The other piece of Manzi's argument that the Obama administration and the Democratic Congress is steering the country toward a European-style quasi-socialist state is the interventions in the finance and automotive sectors. Again, I think you can take issue with the policy choices, and you can argue that the motivations were political--the direct and indirect consequences of standing idly by while GM and Chrysler died might have been unbearable for the Democrats--but putting it on ideology just seems flat wrong to me given Obama's innate operational conservatism, not to mention the administration's decision not to nationalize the banks when it probably could have early last year.

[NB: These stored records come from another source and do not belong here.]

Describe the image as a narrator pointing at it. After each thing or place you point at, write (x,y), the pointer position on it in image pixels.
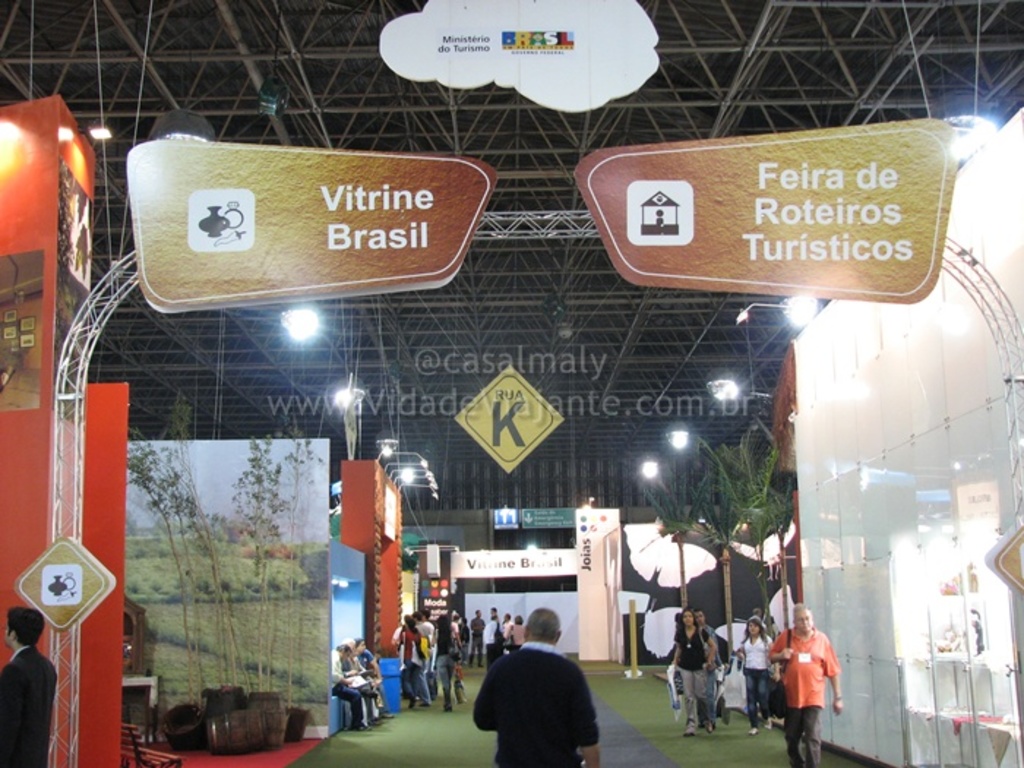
In this image we can see persons (412,628) sitting on the benches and some (471,649) are walking on the floor (470,732), advertisements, electric lights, decor trees (714,516), information boards (392,213) and iron grills (516,135).
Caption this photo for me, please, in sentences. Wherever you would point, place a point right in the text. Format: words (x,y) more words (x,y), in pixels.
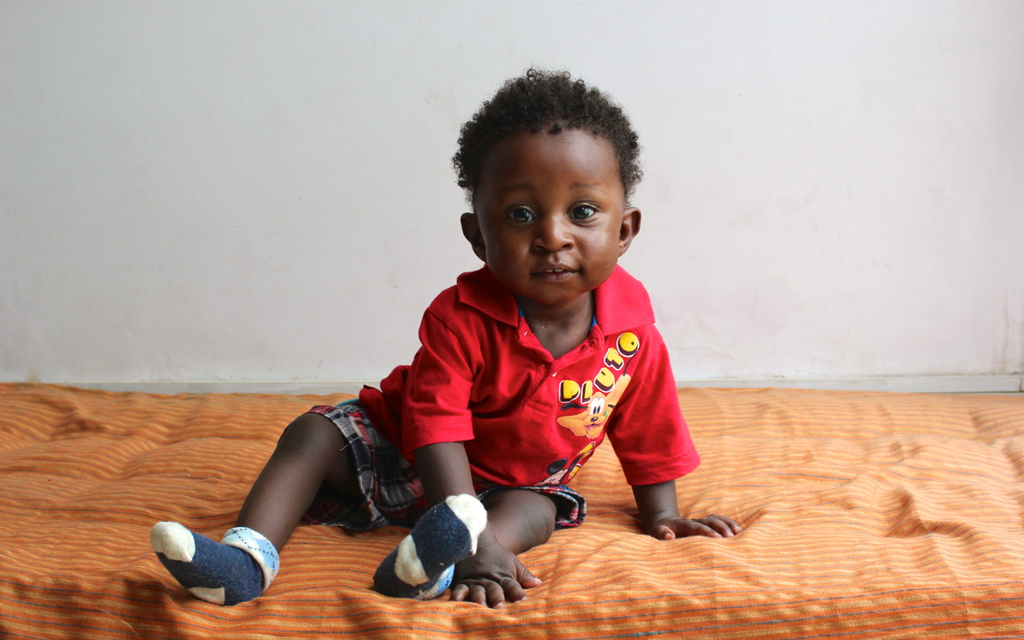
In this image I can see a baby (554,344) sitting on the orange color bed (886,563). He is wearing red top (461,415) and multi color short (365,459). The wall (203,204) is in white color.
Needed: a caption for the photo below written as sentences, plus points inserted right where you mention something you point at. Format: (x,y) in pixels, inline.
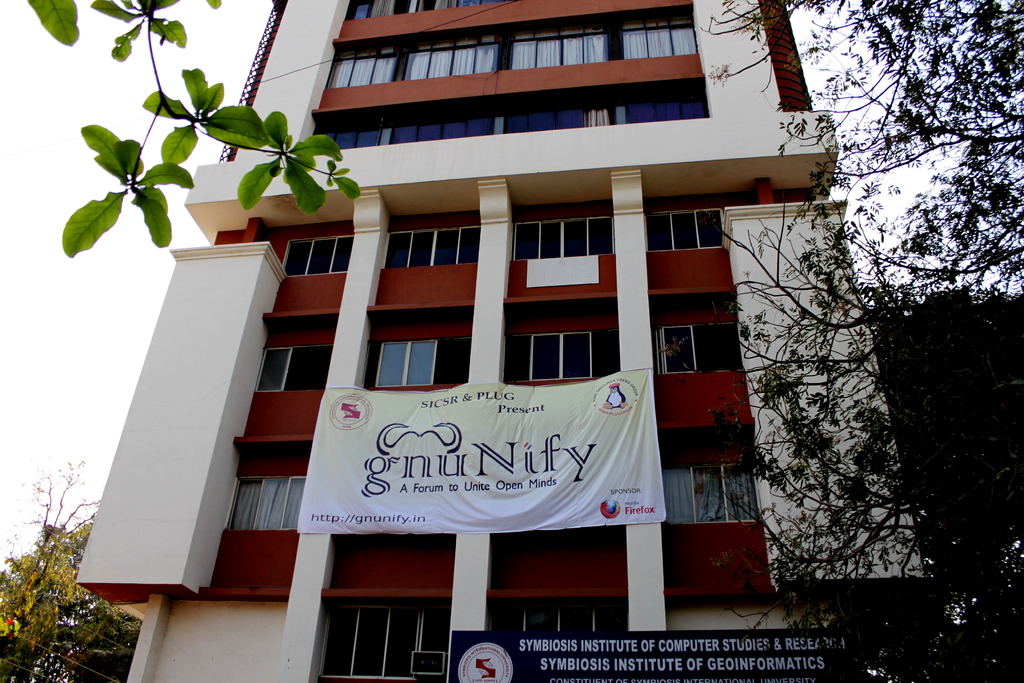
In this picture I can see a building (199,661), few trees (905,497) and I can see a board (543,661) and a banner (556,489) with some text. I can see a cloudy sky (2,54).
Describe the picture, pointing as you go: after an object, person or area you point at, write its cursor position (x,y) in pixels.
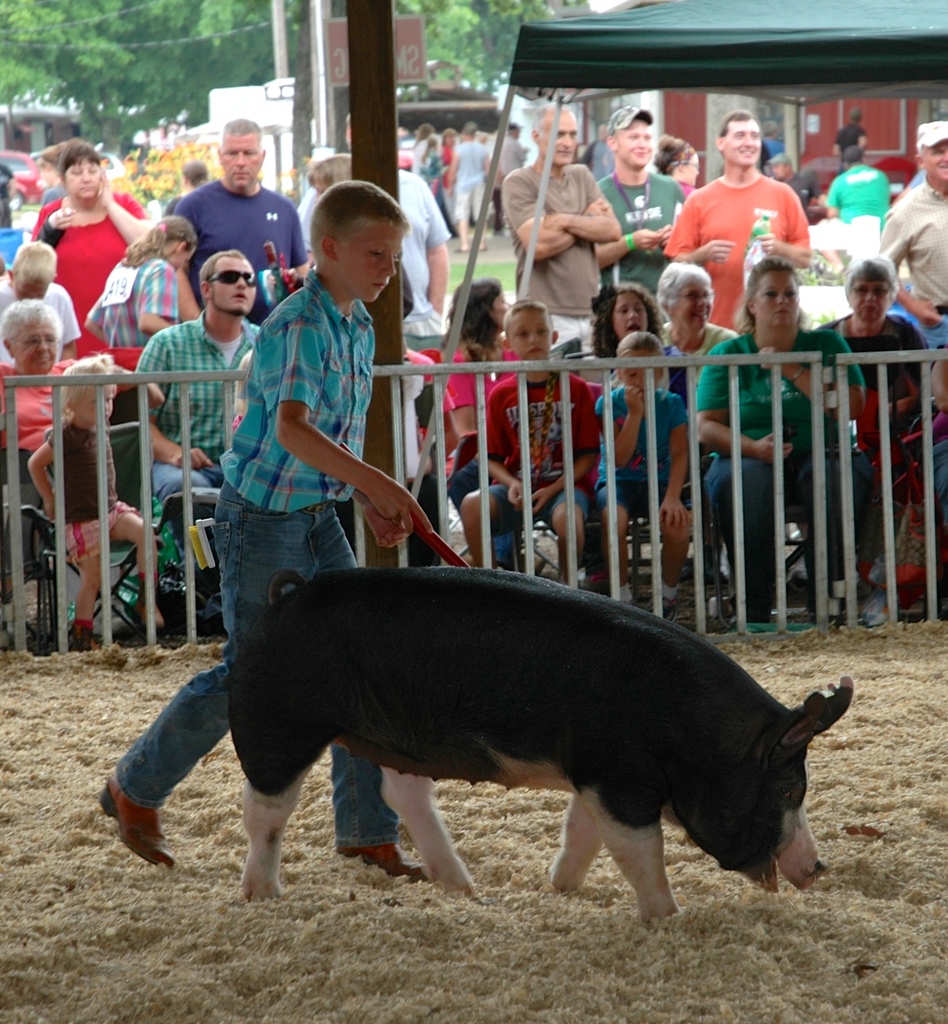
In this picture, We see few people (731,132) are standing and few (453,411) are seated and a tent (709,56) and few houses (699,106) and trees (110,69) and I can see a pig (398,642) and a boy (276,319) holding a stick (446,555) in his hand (387,501) and I can see a metal fence (16,549).
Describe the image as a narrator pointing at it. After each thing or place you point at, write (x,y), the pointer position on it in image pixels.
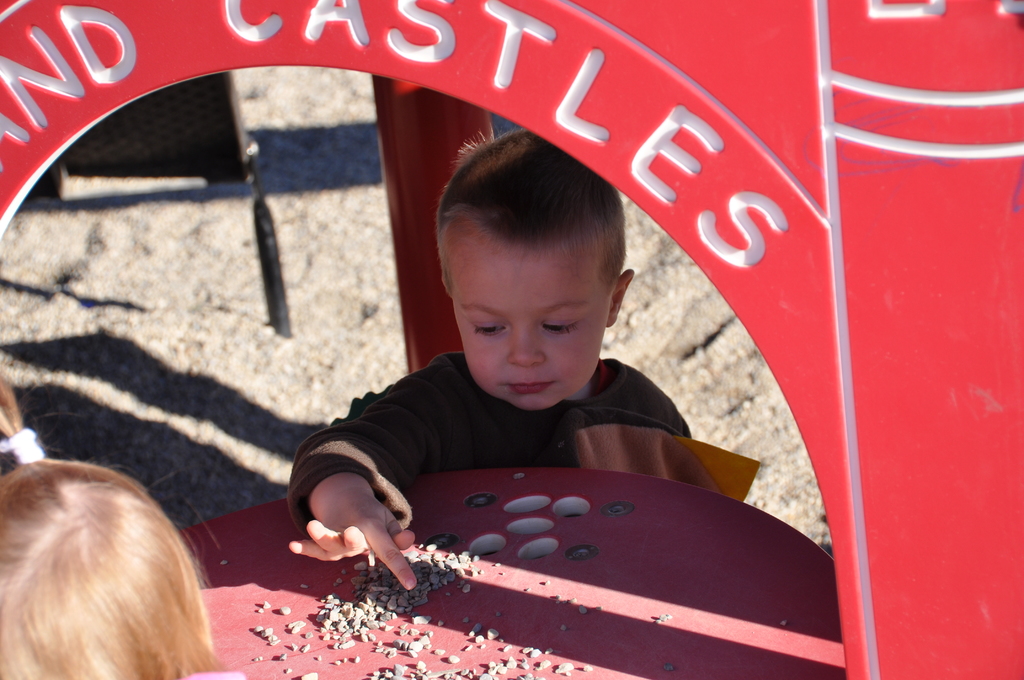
In the picture I can see a child (454,422) is playing with the stones (406,602) which are placed on the red surface (725,647), we can see another child (75,600) on the left side of the image (92,600) and we can see an arch (557,117) which is in red color on which we can see some text (50,33).
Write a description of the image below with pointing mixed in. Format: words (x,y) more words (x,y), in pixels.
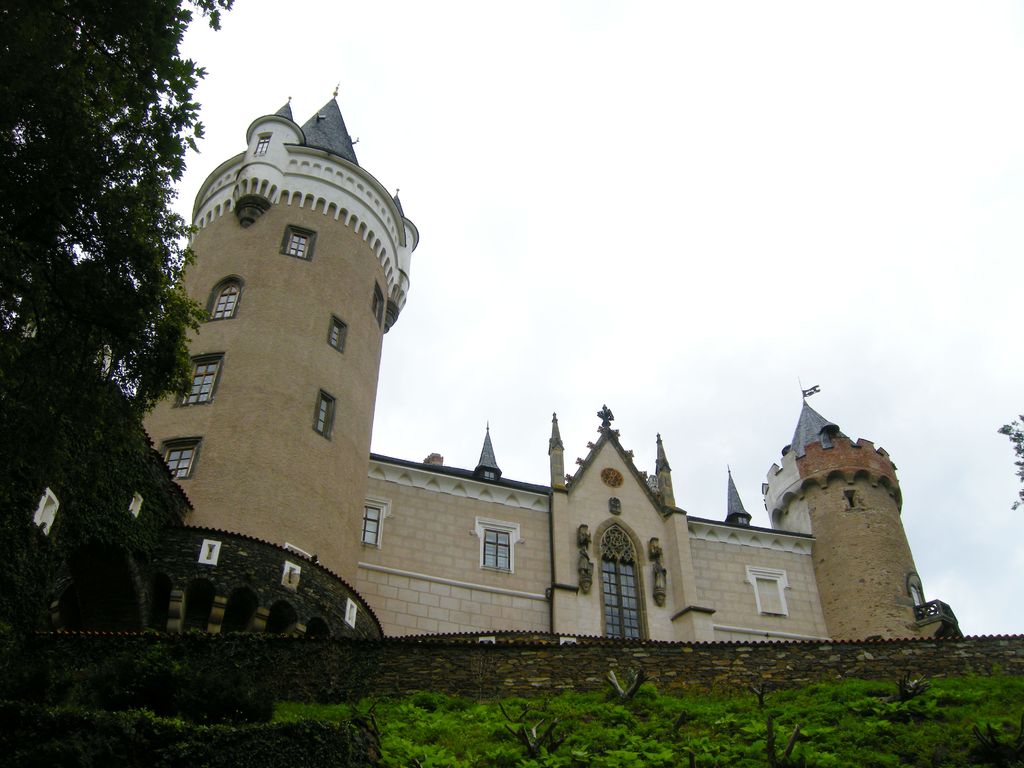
Here we can see a building (377,540), windows (352,603), and trees (122,70). In the background (772,272) there is sky (738,264).
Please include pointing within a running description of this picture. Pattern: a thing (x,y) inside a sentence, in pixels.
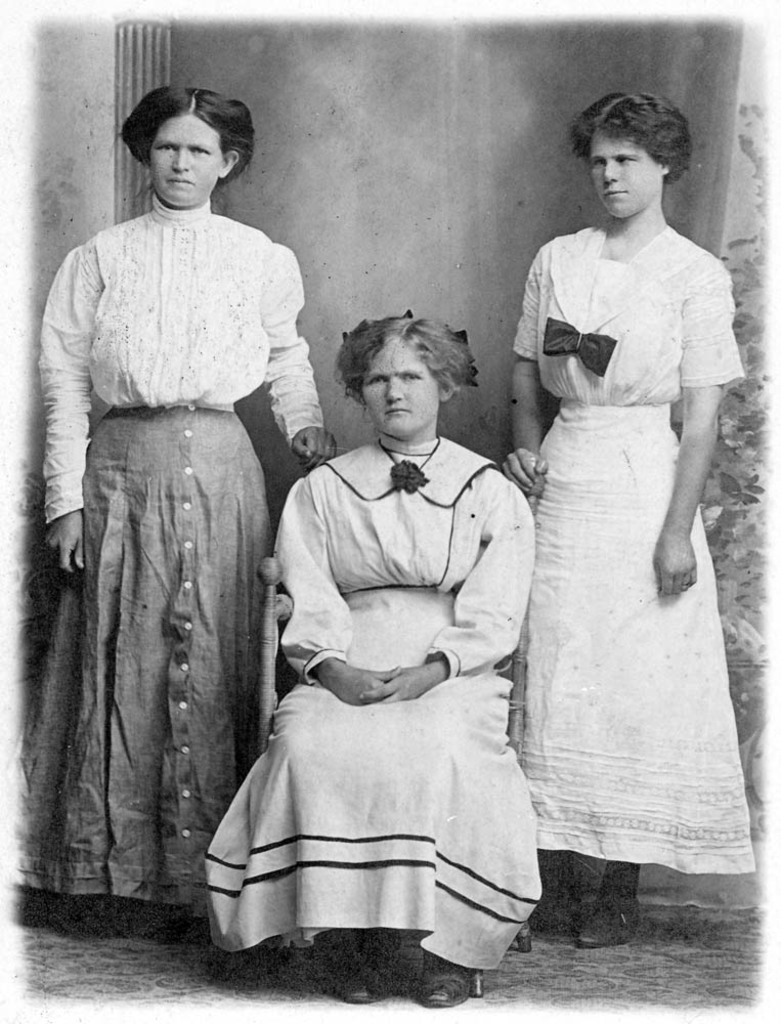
This is a black and white image, where there are two persons (280,333) standing, another person (438,649) sitting on the chair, and in the background (729,878) there is a wall (729,878).
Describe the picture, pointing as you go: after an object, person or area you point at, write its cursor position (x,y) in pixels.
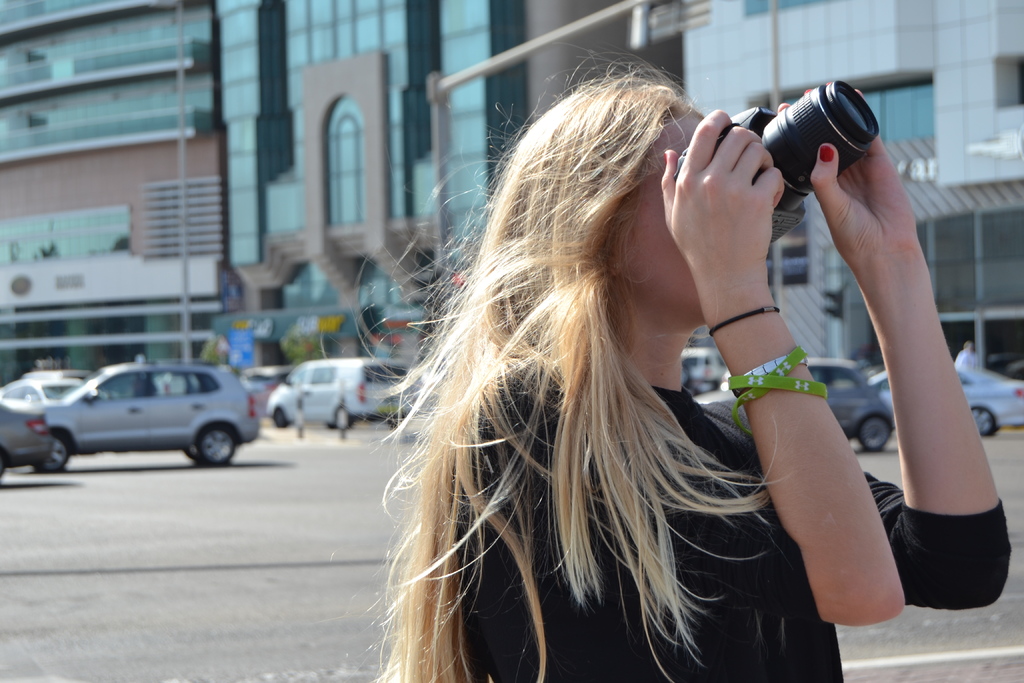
There is a woman (389,663) on the right side (960,575) holding a camera (859,114) in her hand (812,179) and she is capturing a photo. In the background (219,453) we can see a few cars (36,437) which are parked in a parking space (154,464) and a building (386,38).
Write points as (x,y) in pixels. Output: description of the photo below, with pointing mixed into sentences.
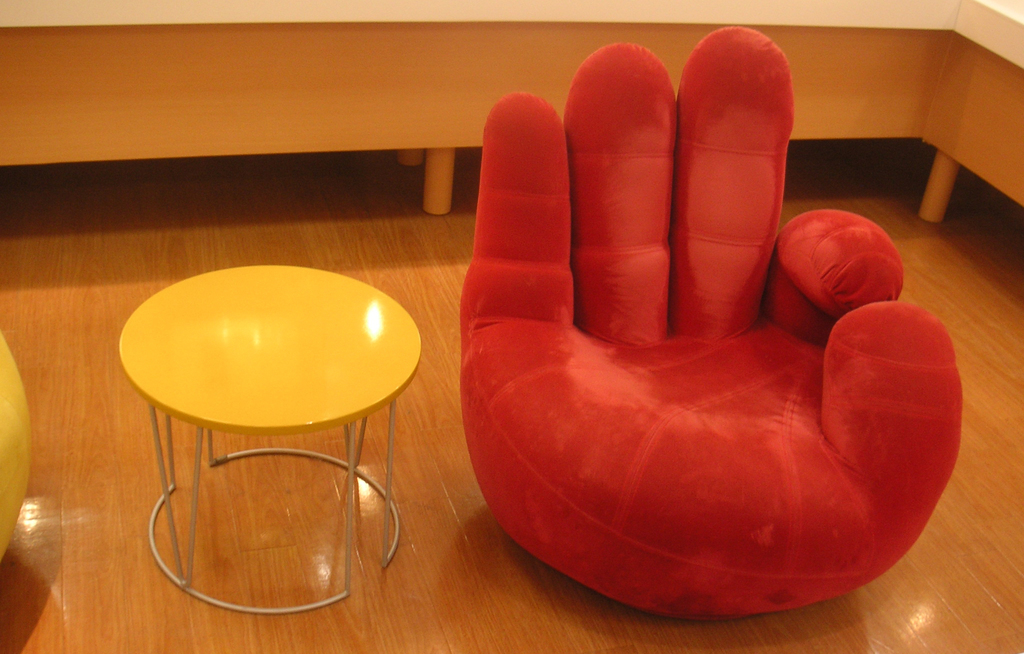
Here on the floor (275,539) we can see a table (348,380) and a chair (870,344) which is designed very nicely in red colour.
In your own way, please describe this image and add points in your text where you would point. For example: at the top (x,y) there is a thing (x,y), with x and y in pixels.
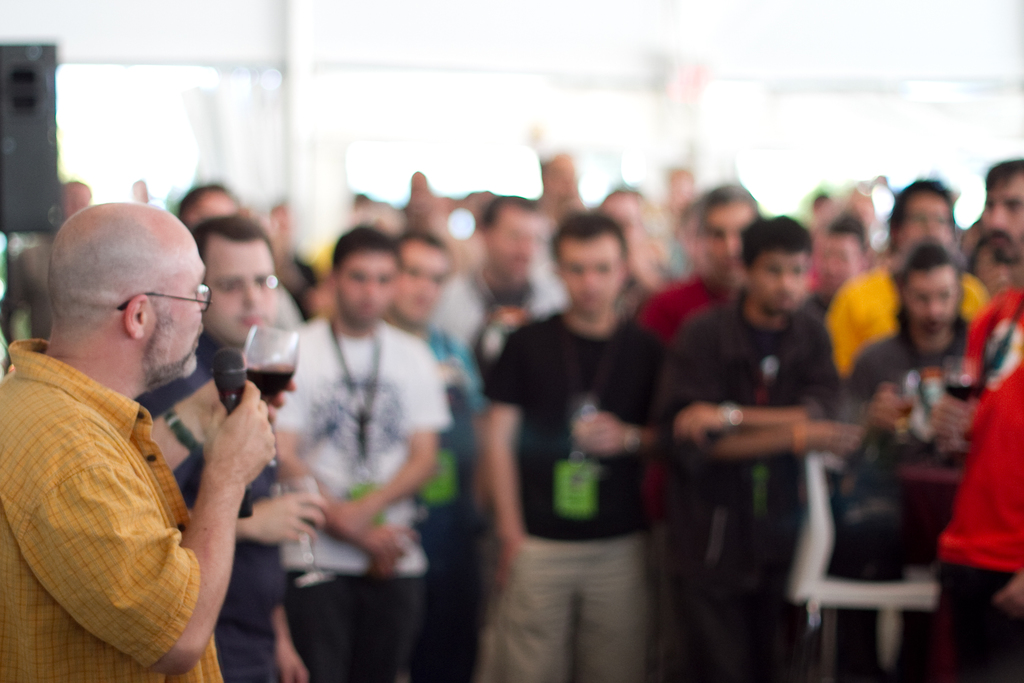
In the center of the image (507,366) we can see people (869,390) standing. The man (134,630) standing on the left (231,453) is holding a mic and a wine glass (258,382) in his hands (261,406). In the background (258,85) there is a wall (664,62).
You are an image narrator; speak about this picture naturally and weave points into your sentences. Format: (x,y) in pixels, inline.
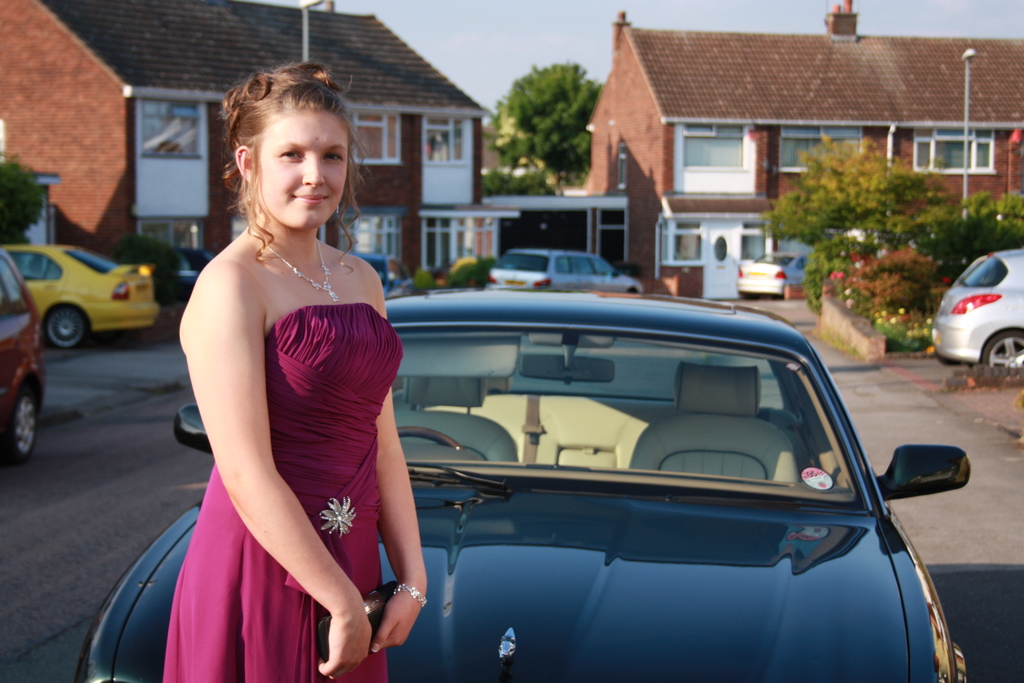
As we can see in the image there are cars (742,335), trees (902,214), buildings (479,177) and a woman (275,583) standing in the front (335,359). On the top (460,75) there is sky (569,48).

One problem with a "tour d'horizon" (as Douthat somewhat douchily calls it) such as Manzi's is that when you throw so many points into the mix, the good ones can get lost. So it is here: with some big exceptions--notably his call to avoid "a government takeover of health insurance" (which we did, probably to a fault)--I can at least sort of get behind most of Manzi's suggested agenda going forward. Financial regulation to "contain busts" that would eliminate the current moral hazard problem? Sign me up. Likewise the notion to "reconceptualize immigration as recruiting." He really nails this: "It is hard to imagine a more damaging way to expose the fault lines of America's political economy: We have chosen a strategy that provides low-wage gardeners and nannies for the elite, low-cost home improvement and fresh produce for the middle class, and fierce wage competition for the working class." This is fairly brave for a conservative, though perhaps less coming from a Manhattan Institute fellow than, say, a state senator from somewhere in the southwest.
Even his call to "deregulate public schools" is pretty defensible. I find this tough to argue with, for instance:
In a nation where about 40% of births occur outside of wedlock, many children will be left behind. Nonetheless, schools remain one of our primary policy instruments for enhancing both social mobility and our competitive position. They are essential to the task of balancing innovation and cohesion. To function effectively, though, America's schools need to be improved dramatically. Our basic model of public schooling — accepting raw material in the form of five-year-olds, and then adding value through a series of processing steps to produce educated graduates 12 (or more) years later — reflects the vision of the old industrial economy. This worked well in an earlier era, but improvements that might have kept this model up to date have been stalled for decades. We now need a new vision for schools that looks a lot more like Silicon Valley than Detroit: decentralized, entrepreneurial, and flexible.
His call for "a market in which funding follows students, and far broader discretion is permitted to those who actually teach and manage in our schools" is something you're about as likely to hear from very liberal activists as well as conservative think-tank types. Of course, the impact of any educational reform is ultimately limited by how bought in the parents prove to be--which takes us full circle to the point about cohesion at the family and community levels.
It's a mixed bag overall. But these days there are so few attempts from the right to think seriously about the problems we face as a nation and as a society that it seems worthwhile to grapple in good faith with thoughtful pieces such as this one.